The Pennsylvania Northeast Regional Railroad Authority (PNRRA) is a bi-county creation of both Lackawanna and Monroe counties to oversee the use of common rail freight lines in Northeastern Pennsylvania. The designated freight operator of the Pennsylvania Northeast Regional Rail Authority lines is the Delaware-Lackawanna Railroad and tourism operator is Steamtown National Historic Site.

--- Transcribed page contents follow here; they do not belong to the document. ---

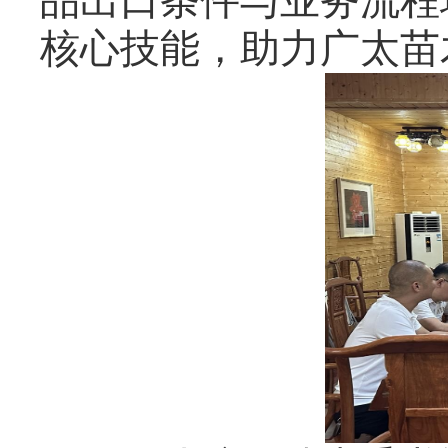
品出口条件与业务流程
核心技能，助力广太苗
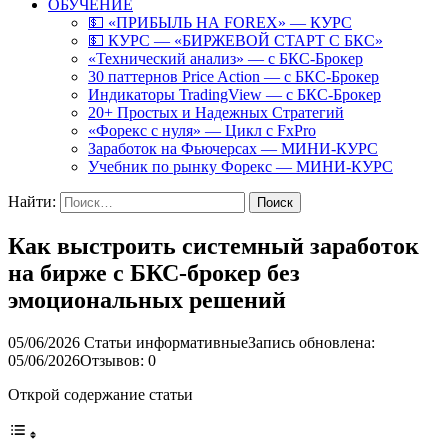
ОБУЧЕНИЕ
💵 «ПРИБЫЛЬ НА FOREX» — КУРС
💵 КУРС — «БИРЖЕВОЙ СТАРТ С БКС»
«Технический анализ» — с БКС-Брокер
30 паттернов Price Action — с БКС-Брокер
Индикаторы TradingView — с БКС-Брокер
20+ Простых и Надежных Стратегий
«Форекс с нуля» — Цикл с FxPro
Заработок на Фьючерсах — МИНИ-КУРС
Учебник по рынку Форекс — МИНИ-КУРС
Найти:
Как выстроить системный заработок
на бирже с БКС-брокер без
эмоциональных решений
05/06/2026
Статьи информативные
Запись обновлена:
05/06/2026
Отзывов: 0
Открой содержание статьи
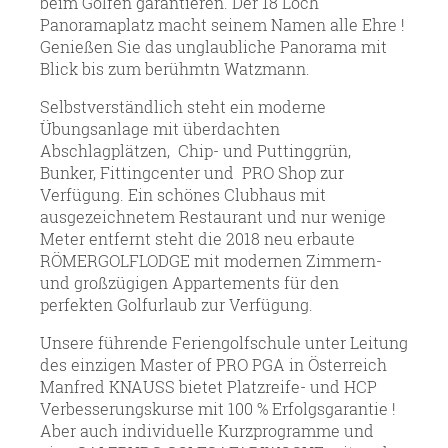
beim Golfen garantieren. Der 18 Loch
Panoramaplatz macht seinem Namen alle Ehre !
Genießen Sie das unglaubliche Panorama mit
Blick bis zum berühmtn Watzmann.
Selbstverständlich steht ein moderne
Übungsanlage mit überdachten
Abschlagplätzen, Chip- und Puttinggrün,
Bunker, Fittingcenter und PRO Shop zur
Verfügung. Ein schönes Clubhaus mit
ausgezeichnetem Restaurant und nur wenige
Meter entfernt steht die 2018 neu erbaute
RÖMERGOLFLODGE mit modernen Zimmern-
und großzügigen Appartements für den
perfekten Golfurlaub zur Verfügung.
Unsere führende Feriengolfschule unter Leitung
des einzigen Master of PRO PGA in Österreich
Manfred KNAUSS bietet Platzreife- und HCP
Verbesserungskurse mit 100 % Erfolgsgarantie !
Aber auch individuelle Kurzprogramme und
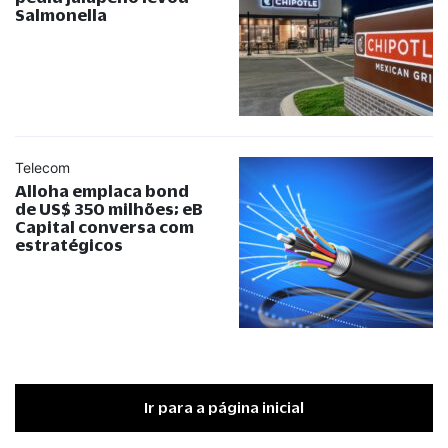
Salmonella
Telecom
Alloha emplaca bond
de US$ 350 milhões; eB
Capital conversa com
estratégicos
Ir para a página inicial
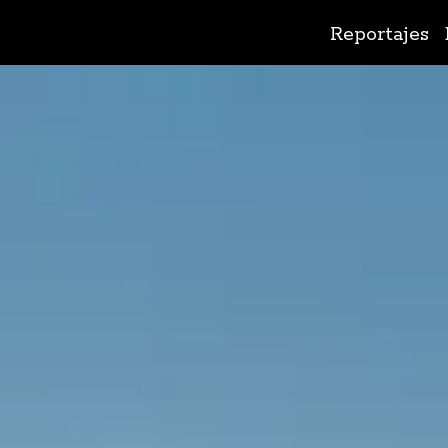
Ir
Reportajes
al
contenido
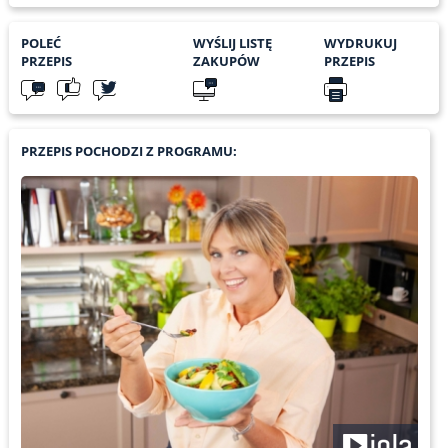
POLEĆ
WYŚLIJ LISTĘ
WYDRUKUJ
PRZEPIS
ZAKUPÓW
PRZEPIS
PRZEPIS POCHODZI Z PROGRAMU:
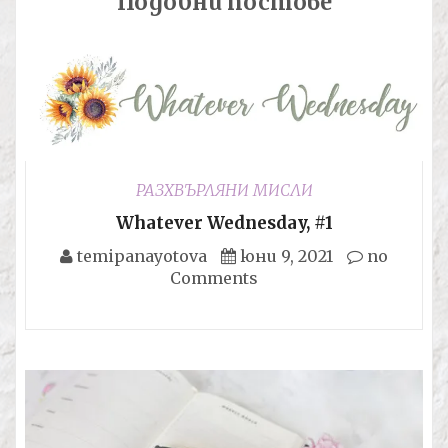
Подобни постове
РАЗХВЪРЛЯНИ МИСЛИ
Whatever Wednesday, #1
temipanayotova
юни 9, 2021
no
Comments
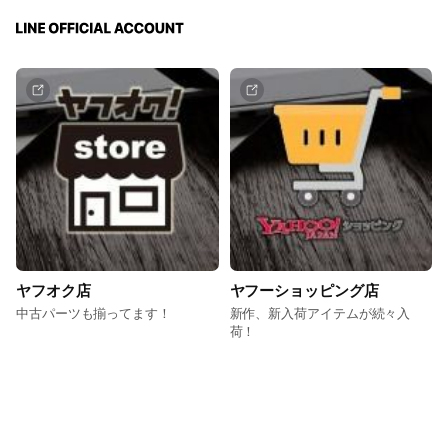
ヤフオク店
ヤフーショッピング店
中古パーツも揃ってます！
新作、新入荷アイテムが続々入
荷！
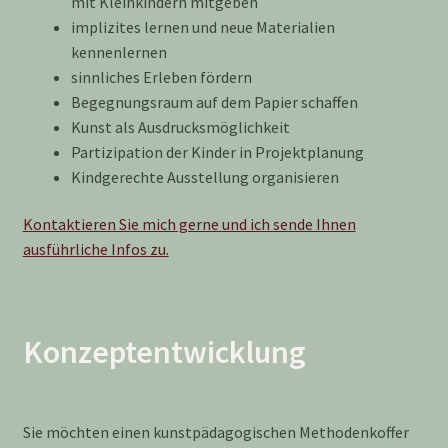
mit Kleinkindern mitgeben
implizites lernen und neue Materialien
kennenlernen
sinnliches Erleben fördern
Begegnungsraum auf dem Papier schaffen
Kunst als Ausdrucksmöglichkeit
Partizipation der Kinder in Projektplanung
Kindgerechte Ausstellung organisieren
Kontaktieren Sie mich gerne und ich sende Ihnen
ausführliche Infos zu.
Konzeptentwicklung
Sie möchten einen kunstpädagogischen Methodenkoffer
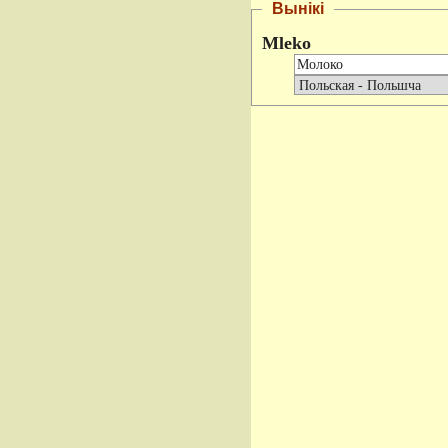
Вынікі
Mleko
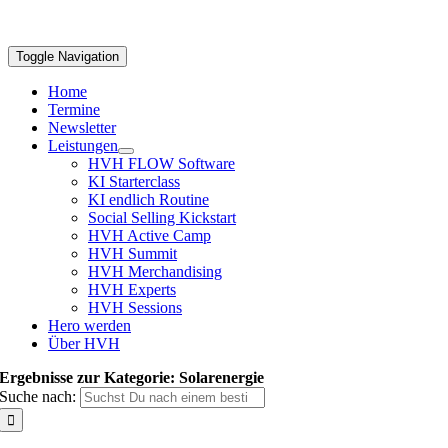
Toggle Navigation
Home
Termine
Newsletter
Leistungen
HVH FLOW Software
KI Starterclass
KI endlich Routine
Social Selling Kickstart
HVH Active Camp
HVH Summit
HVH Merchandising
HVH Experts
HVH Sessions
Hero werden
Über HVH
Ergebnisse zur Kategorie: Solarenergie
Suche nach:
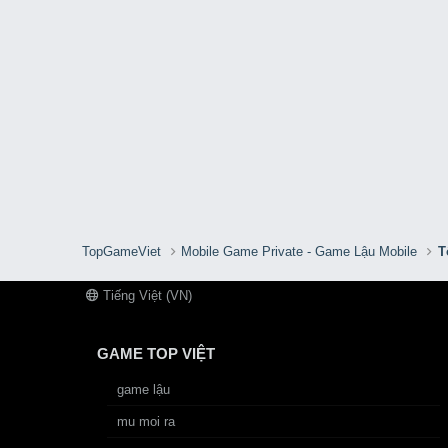
TopGameViet
Mobile Game Private - Game Lậu Mobile
T
Tiếng Việt (VN)
GAME TOP VIỆT
game lậu
mu moi ra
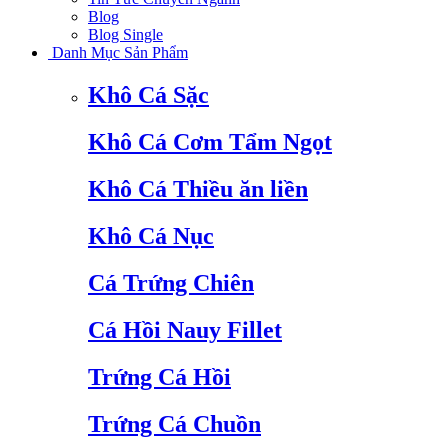
Blog
Blog Single
Danh Mục Sản Phẩm
Khô Cá Sặc
Khô Cá Cơm Tẩm Ngọt
Khô Cá Thiều ăn liền
Khô Cá Nục
Cá Trứng Chiên
Cá Hồi Nauy Fillet
Trứng Cá Hồi
Trứng Cá Chuồn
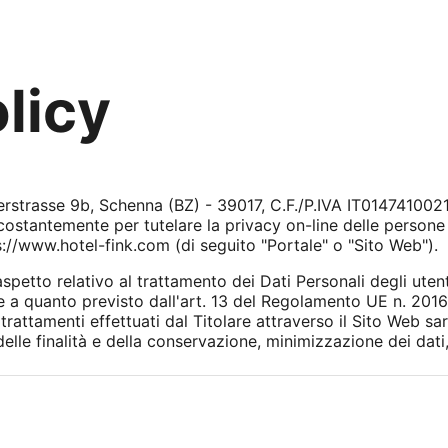
licy
erstrasse 9b, Schenna (BZ) - 39017, C.F./P.IVA IT01474100219
costantemente per tutelare la privacy on-line delle persone 
ps://www.hotel-fink.com (di seguito "Portale" o "Sito Web").
petto relativo al trattamento dei Dati Personali degli utenti
 a quanto previsto dall'art. 13 del Regolamento UE n. 201
ttamenti effettuati dal Titolare attraverso il Sito Web saran
elle finalità e della conservazione, minimizzazione dei dati,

One of its primary objectives is to re-establish rail passenger service with New Jersey Transit between Scranton, Pennsylvania and Hoboken, New Jersey by way of the Lackawanna Cut-Off, with connecting service to Manhattan, New York. Amtrak is also a possibility for passenger rail service to Scranton by way of the Lackawanna Cut-Off.

==History==
The PNRRA was formed in May 2006, when Lackawanna and Monroe counties agreed to merge their rail authorities. The consensus reached was that the operation of the railroad needed to be a multi-county venture and that a regional approach was necessary as trackage begins and ends outside individual county boundaries. In addition, it was felt that the pooling of resources was necessary in order to operate a railroad in a very competitive environment and, conversely, to obtain the funding necessary to operate a railroad from the State and Federal governments.

The Lackawanna County Railroad Authority was established in 1985 had over 16 million dollars in assets and operates more than 66 mi of track in Lackawanna, Wayne and Monroe Counties. The Monroe County Rail Authority was created in 1980, and controlled over 12 million dollars in assets, with trackage totaling 29 mi.

In 2007 the Agency received the 5th Annual John J. Luciania Award for regionalism from the NEPA Alliance, the Agency that serves as the RPO and MPO for the two regions that are working together to implement passenger rail.

== Trackage ==
The Pennsylvania Northeast Regional Railroad Authority owns the following lines:

- The former Delaware and Hudson Railway's Pennsylvania Branch/Penn Division main line from Scranton, northeast to the city of Carbondale, now called the Carbondale Mainline.
- The former Delaware, Lackawanna and Western Railroad main line, now called the Pocono Mainline, also known as Pocono Main, towards New Jersey and New York City from Scranton to Slateford Junction. The Pocono Mainline has hosted a number of excursions, including excursions of the Nickel Plate 765.
- From Southwest Scranton to Montage Mountain, Moosic on lines of the former Lackawanna and Wyoming Valley Railroad third-rail interurban streetcar line as well as a segment of the Erie Lackawanna Railroad's Wyoming Division. This line is called the "Laurel Line". The Laurel Line also connects with the "Minooka Industrial Track".